• _Trecho extraído_

────────────────────────────────────────

“Programados pra só dizer sim”

Roraima é proporcionalmente o estado com maior população indígena do país. De acordo com o censo de 2000, a população de índios vivendo em aldeias no estado à época do levantamento era de 31.322. Outros milhares vivem na periferia da capital, Boa Vista, ou perambulam pelas ruas. São os chamados índios urbanos.

Um dos principais problemas vividos pelos indígenas no país inteiro é a descaracterização da sua cultura, processo que ocorre desde o período do dito descobrimento, em 1500. Em nome de um processo pseudo-civilizatório, cometeu-se as maiores atrocidades. Uma delas é a condição indigna de vida a que são submetidos muitos índios, muitas vezes usados pelas elites para manter seu status quo.

Por sua vez, os meios de comunicação massificam os costumes não índios que chegam pelas antenas parabólicas e mudam o perfil das comunidades indígenas, deixando seus habitantes sem identidade própria. Levados a imitar os chamados “brancos”, os índios são transformados e caricaturas de si mesmo.

────────────────────────────────────────

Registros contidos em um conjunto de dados

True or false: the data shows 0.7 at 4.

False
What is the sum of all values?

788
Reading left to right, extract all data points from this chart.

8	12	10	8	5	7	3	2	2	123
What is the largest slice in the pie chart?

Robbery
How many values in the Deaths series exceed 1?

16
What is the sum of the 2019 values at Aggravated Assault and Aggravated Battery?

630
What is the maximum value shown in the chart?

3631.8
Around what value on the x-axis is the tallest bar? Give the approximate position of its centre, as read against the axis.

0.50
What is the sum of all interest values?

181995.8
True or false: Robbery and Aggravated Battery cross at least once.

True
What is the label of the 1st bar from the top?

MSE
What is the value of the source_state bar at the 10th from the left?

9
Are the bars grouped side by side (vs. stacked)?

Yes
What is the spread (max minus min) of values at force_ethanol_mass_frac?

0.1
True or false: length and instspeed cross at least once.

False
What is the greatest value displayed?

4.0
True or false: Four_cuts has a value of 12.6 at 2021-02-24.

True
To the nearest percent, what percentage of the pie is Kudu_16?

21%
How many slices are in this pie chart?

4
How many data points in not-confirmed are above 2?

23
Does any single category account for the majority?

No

────────────────────────────────────────

• _Problema 1_
Por favor, indique se cada afirmação concorda com o trecho extraído, respondendo sim ou não e citando literalmente as palavras decisivas: (a) segundo o censo de 2000, 31.322 índios viviam em aldeias em Roraima; (b) os indígenas que vivem na periferia de Boa Vista ou perambulam pelas ruas são chamados de índios urbanos; (c) a descaracterização da cultura indígena começou no século XX.
• _Problema 2_
Traduza para o inglês esta frase do trecho extraído: "Roraima é proporcionalmente o estado com maior população indígena do país."
• _Problema 3_
Reproduza sem alterações o trecho extraído, de "Um dos principais" a "de si mesmo.".

• _Resultado da tarefa 1_
(a) Sim: "a população de índios vivendo em aldeias no estado à época do levantamento era de 31.322".
(b) Sim: "São os chamados índios urbanos."
(c) Não: "processo que ocorre desde o período do dito descobrimento, em 1500".

• _Resultado da tarefa 2_
Proportionally, Roraima is the state with the largest Indigenous population in the country.

• _Resultado da tarefa 3_
Um dos principais problemas vividos pelos indígenas no país inteiro é a descaracterização da sua cultura, processo que ocorre desde o período do dito descobrimento, em 1500. Em nome de um processo pseudo-civilizatório, cometeu-se as maiores atrocidades. Uma delas é a condição indigna de vida a que são submetidos muitos índios, muitas vezes usados pelas elites para manter seu status quo.

Por sua vez, os meios de comunicação massificam os costumes não índios que chegam pelas antenas parabólicas e mudam o perfil das comunidades indígenas, deixando seus habitantes sem identidade própria. Levados a imitar os chamados “brancos”, os índios são transformados e caricaturas de si mesmo.